RECORDED DATA:
★ ★ ★ ★ ★

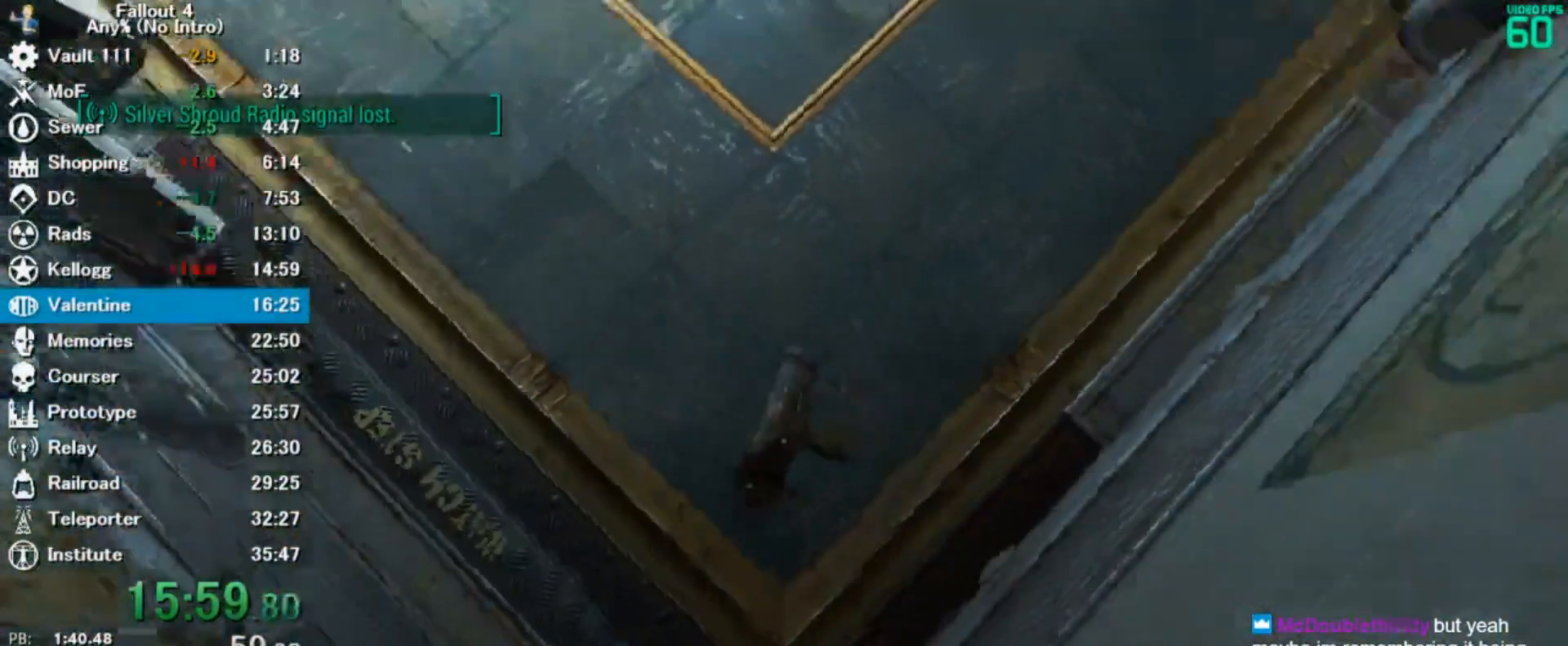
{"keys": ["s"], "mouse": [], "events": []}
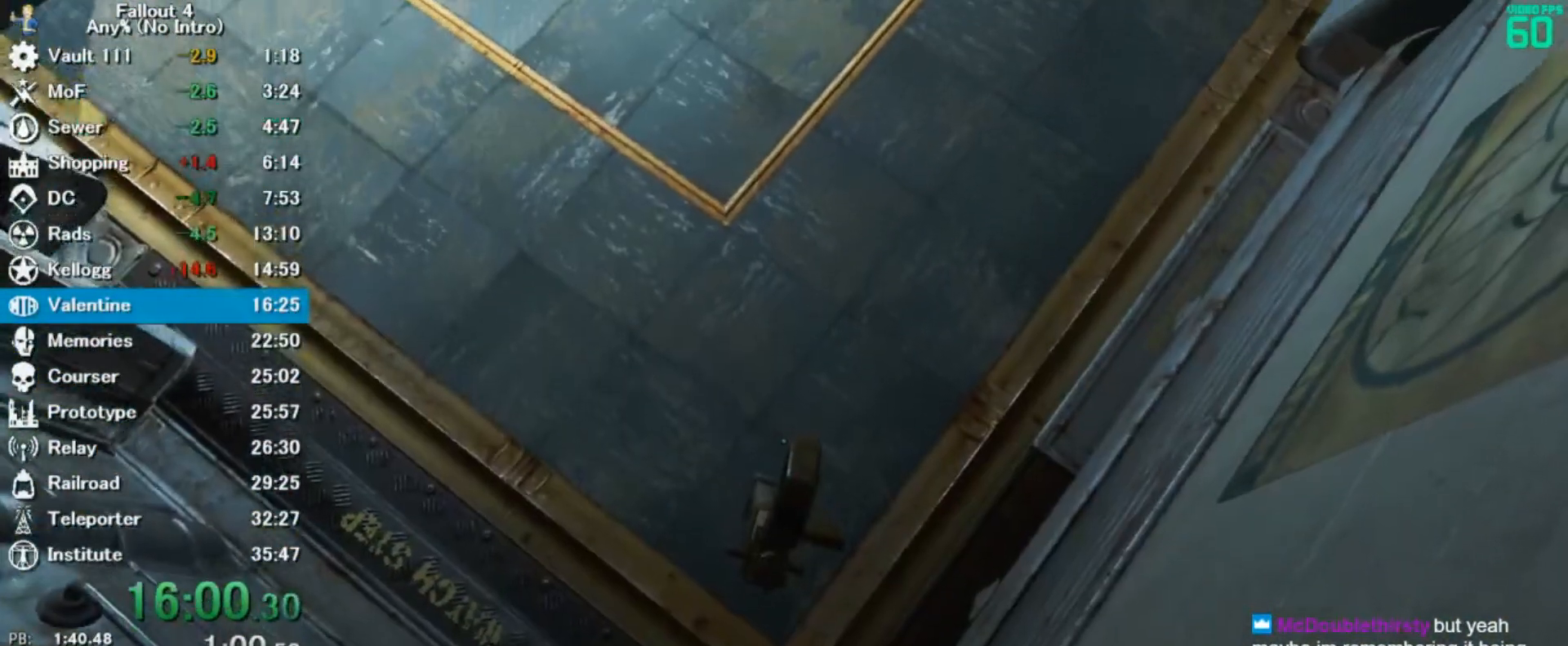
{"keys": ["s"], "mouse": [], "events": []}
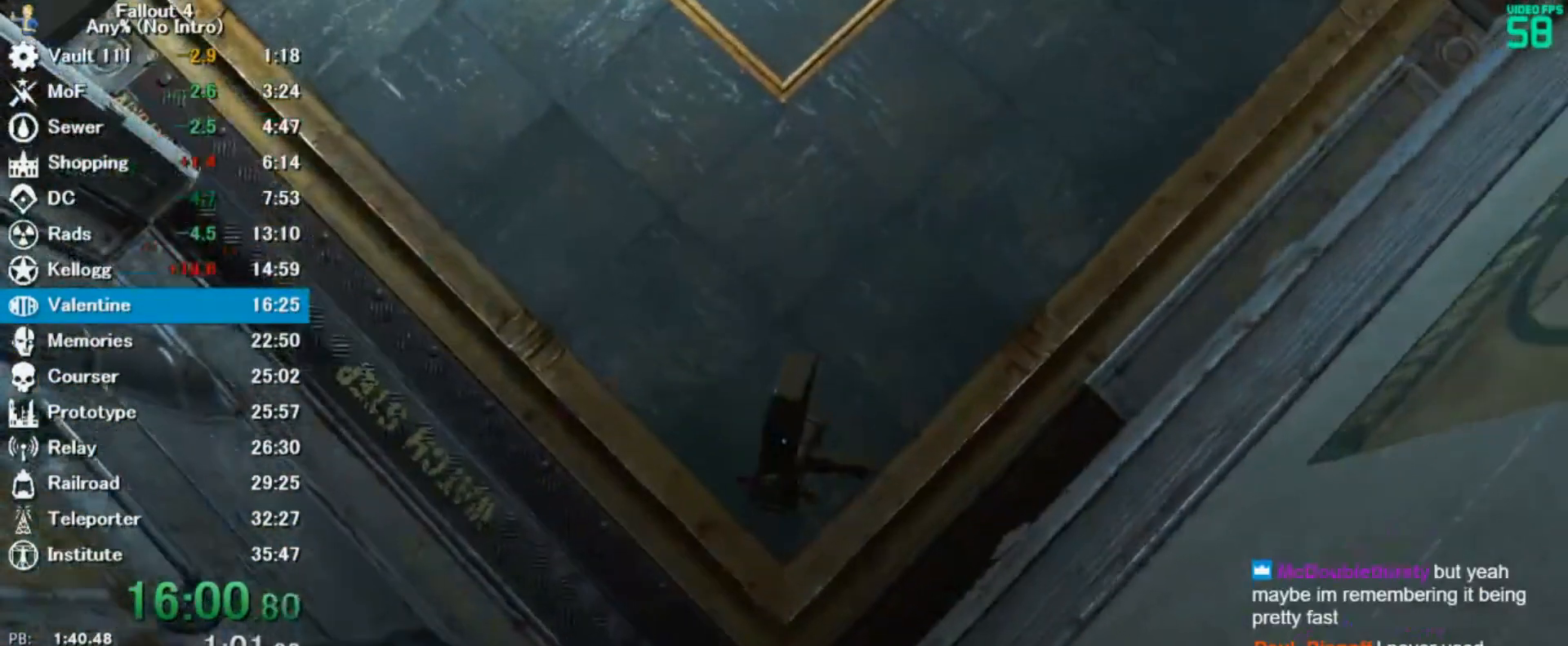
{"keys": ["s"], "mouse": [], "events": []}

★ ★ ★ ★ ★

EXERCISE:
The material above is to be transcribed exactly, with its images omitted.

REPLY:
{"keys": ["s"], "mouse": [], "events": []}
{"keys": ["s"], "mouse": [], "events": []}
{"keys": ["s"], "mouse": [], "events": []}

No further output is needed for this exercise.